The reality is, Philip Morris and the tobacco industry knew decades ago everything they’re saying now. For decades, while saying in public there was no proof the product caused disease, in private this industry was saying “this has long since ceased to be an area for scientific controversy”.
www.ashaust.org.au/pdfs/fact10.pdf
The things Philip Morris says today on its website about smoking and health, it knew 30 years ago — and it could have said 30 years ago.
Philip Morris didn’t discover anything in 2001 that convinced it smoking causes disease.
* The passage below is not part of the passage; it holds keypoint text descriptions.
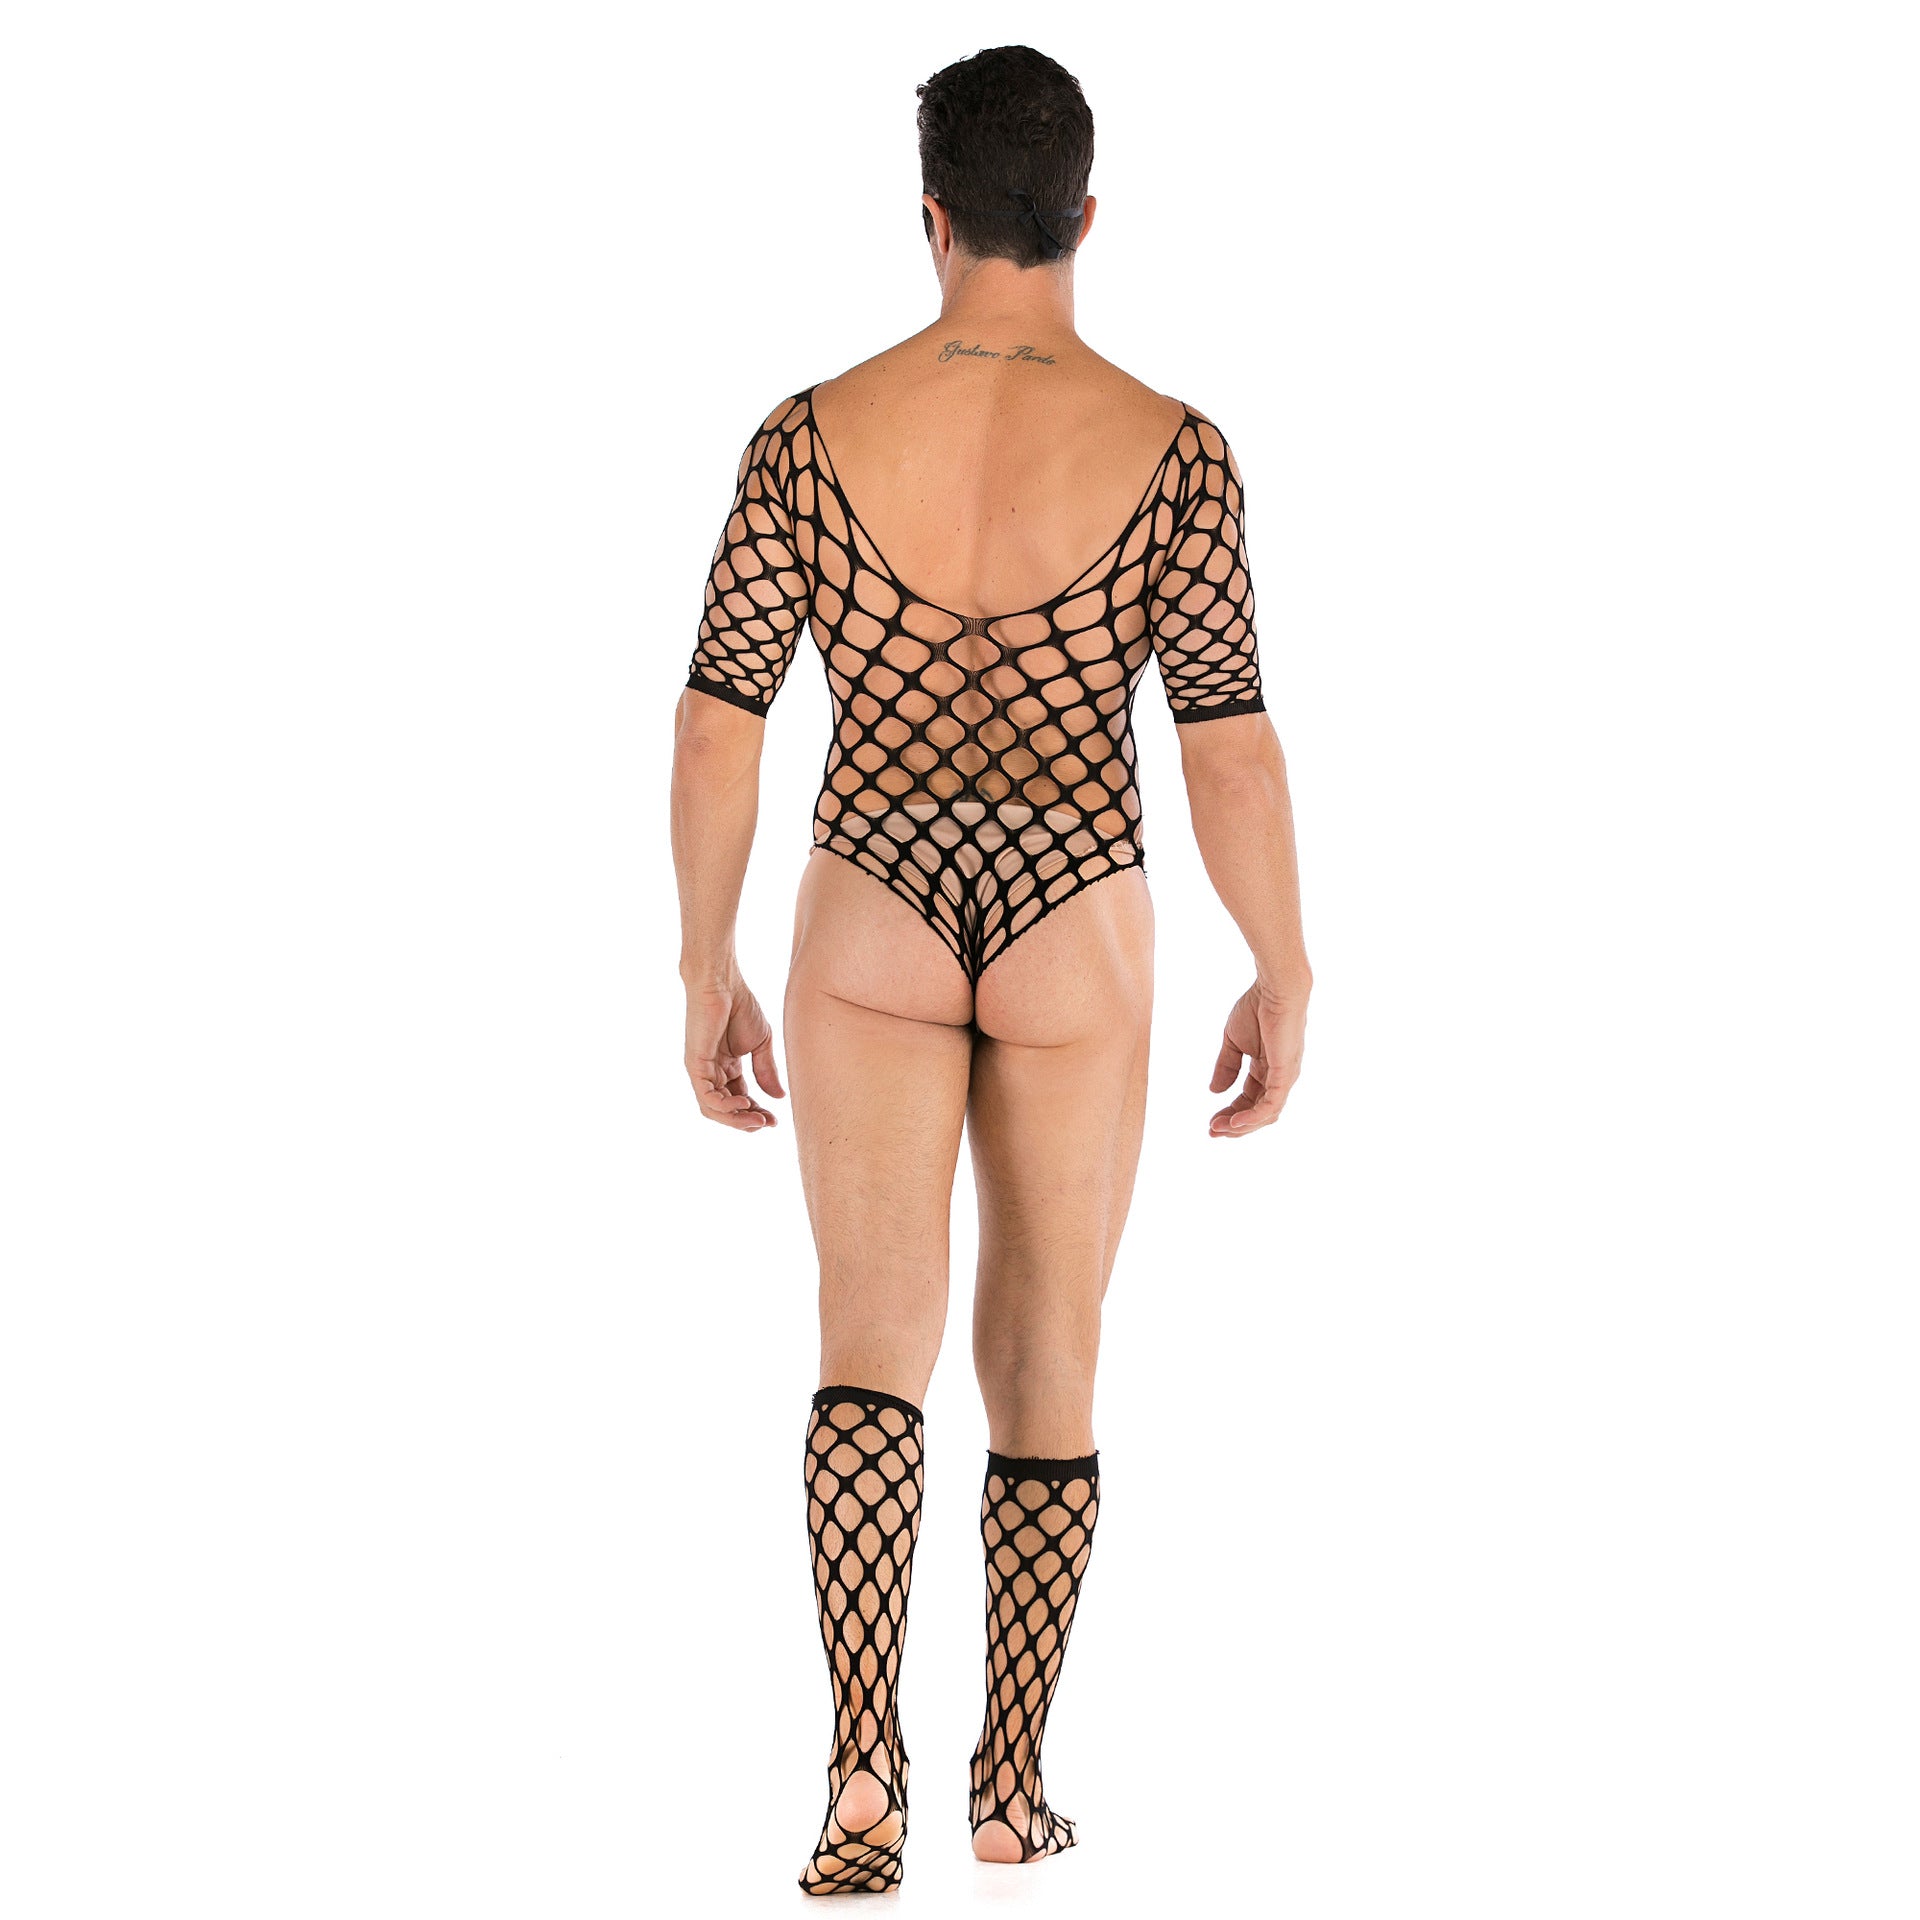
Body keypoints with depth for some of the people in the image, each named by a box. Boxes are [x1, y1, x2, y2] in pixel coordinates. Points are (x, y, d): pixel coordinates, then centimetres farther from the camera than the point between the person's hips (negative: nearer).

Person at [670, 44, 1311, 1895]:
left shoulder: (812, 435, -5)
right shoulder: (1170, 451, -9)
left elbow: (716, 723, -3)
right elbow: (1231, 746, -9)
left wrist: (706, 970, 7)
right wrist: (1284, 977, 3)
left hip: (872, 922, 0)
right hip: (1079, 937, 0)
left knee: (874, 1345, 1)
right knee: (1046, 1365, 13)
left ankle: (862, 1772, -19)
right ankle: (1011, 1790, 20)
What changed in 2001? Philip Morris’s legal situation. It wasn’t winning all its cases any more. So it designed a new litigation and PR strategy. It decided to project an image of being open and honest:
http://www.financialexpress.com/fe/daily/19990707/fco07053.html
That’s why its website is there, why its ads are there, and why it made a Big Deal about them in court today. That’s why starting a few years ago it started to let on that its product causes disease. As a courtroom strategy, its timing was just right. But if it had wanted to inform anyone, it would have said that 30 years ago.
Of course, Philip Morris will now say, well, OK, maybe we should have said that then, but the fact that we say it now, shows We’ve Changed! No likelihood of future violations! See, right on our website, we say it: smoking causes disease. Isn’t that being honest?
No, being honest would mean you can’t take it back whenever it’s inconvenient:
http://www.tobacco.neu.edu/Extra/hotdocs/simon_answer_ex.htm
The bottom line: what has changed is Philip Morris’s ligitation and PR strategy. Its long record of putting its profits over public health has not changed. Its website information on smoking and health is aimed at protecting its profits, not informing the public. It accomplishes that by providing little real information, and projecting a lot of image.